White House spokeswoman Dana Perino said yesterday that Bush "was not aware of the allegations made against" Shamanov -- although they were outlined in a Pentagon biography of Shamanov and folks inside and outside the White House knew about them. Unclear why no one bothered to tell Bush. Anyone familiar with the war in Chechnya would know who Shamanov, who has been called the "Butcher of Chechnya," is.

Perino said that "due to the information about the current Russian commission leadership, we are going to review how best to move forward with that important work, without future photo ops."

"Would he have met with him if he'd known about these allegations?" a reporter asked.

"Unlikely," Perino said.

Burning the 3 a.m. Oil for Drugmakers

Loop Fans were saddened when colorful former Louisiana congressman Billy Tauzin (R) took his fine Cajun Web site and left the House to be head of PhRMA, the drug lobby.

But Tauzin continues to delight. CBS's "60 Minutes" on Sunday will have a piece by Steve Kroft on the high price of prescription drugs in this country, tracing it back to the infamous House vote in the dead of night to pass the Medicare prescription drug bill. Tauzin, who chaired the committee overseeing the pharmaceutical industry, was working hard to pass the measure, which made it illegal to import cheaper drugs from Canada or Mexico.

Asked why the vote was taken about 3 a.m., Rep.
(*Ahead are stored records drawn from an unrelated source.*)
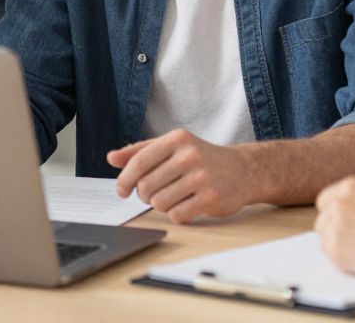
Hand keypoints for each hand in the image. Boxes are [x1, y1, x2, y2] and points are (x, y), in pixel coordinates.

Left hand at [107, 129, 254, 223]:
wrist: (243, 170)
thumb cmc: (200, 158)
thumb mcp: (172, 146)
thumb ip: (140, 151)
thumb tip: (111, 158)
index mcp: (176, 139)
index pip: (139, 161)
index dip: (124, 179)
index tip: (121, 191)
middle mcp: (189, 155)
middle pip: (146, 186)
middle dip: (144, 195)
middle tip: (152, 194)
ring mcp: (202, 177)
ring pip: (159, 202)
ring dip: (160, 205)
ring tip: (172, 197)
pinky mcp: (211, 198)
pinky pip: (177, 215)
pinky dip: (176, 214)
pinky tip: (185, 205)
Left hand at [314, 177, 354, 279]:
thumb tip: (339, 214)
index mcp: (349, 186)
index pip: (325, 201)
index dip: (334, 214)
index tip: (346, 225)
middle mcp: (338, 203)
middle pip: (322, 219)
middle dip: (334, 230)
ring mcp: (335, 226)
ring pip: (323, 237)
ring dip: (337, 243)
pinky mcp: (336, 250)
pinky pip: (329, 254)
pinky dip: (342, 258)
Dan Burton (R-Ind.) told Kroft: "Well, I think a lot of the shenanigans that were going on that night they didn't want on national television in prime time."

And Rep. Walter Jones (R-N.C.), recalls the arm-twisting by the GOP leadership to get Republican defectors to fall in line. "I've been in politics for 22 years, and it was the ugliest night I have ever seen in 22 years," Jones says in the segment.

"Well, he's a young member," Tauzin responds jokingly. "Had he been around for 25 years, he'd have seen some uglier nights."

15 Long Months at DHS

George W. Foresman, Homeland Security's undersecretary for preparedness, will resign effective no later than June 1, continuing the organizational churn at the four-year-old department, our colleague Spencer S. Hsu reports.

Foresman joined DHS 15 months ago to help fix what Hurricane Katrina showed was broken, before Congress handed much of his portfolio to a souped-up Federal Emergency Management Agency. Battles over grants, terrorist target lists and a border entry-exit tracking system followed. Foresman is a former vice chairman of a congressional advisory panel on terrorism and was a homeland security aide to Virginia governors Jim Gilmore (R) and Mark R. Warner (D). He said he was leaving to spend more time with his family.

To Have and to Hold and to Brief

Spinmeisters engaged! Chris Taylor, Republican National Committee Midwest press secretary, and Rachel Bauer, press secretary for Rep. Eric Cantor (R-Va.) recently took a quick weekend trip to St. John in the U.S. Virgin Islands, where Taylor worked up the courage to ask Bauer to spend the rest of her days collaborating with him on GOP message. Would be first marriage for each. Wedding date and place to be determined.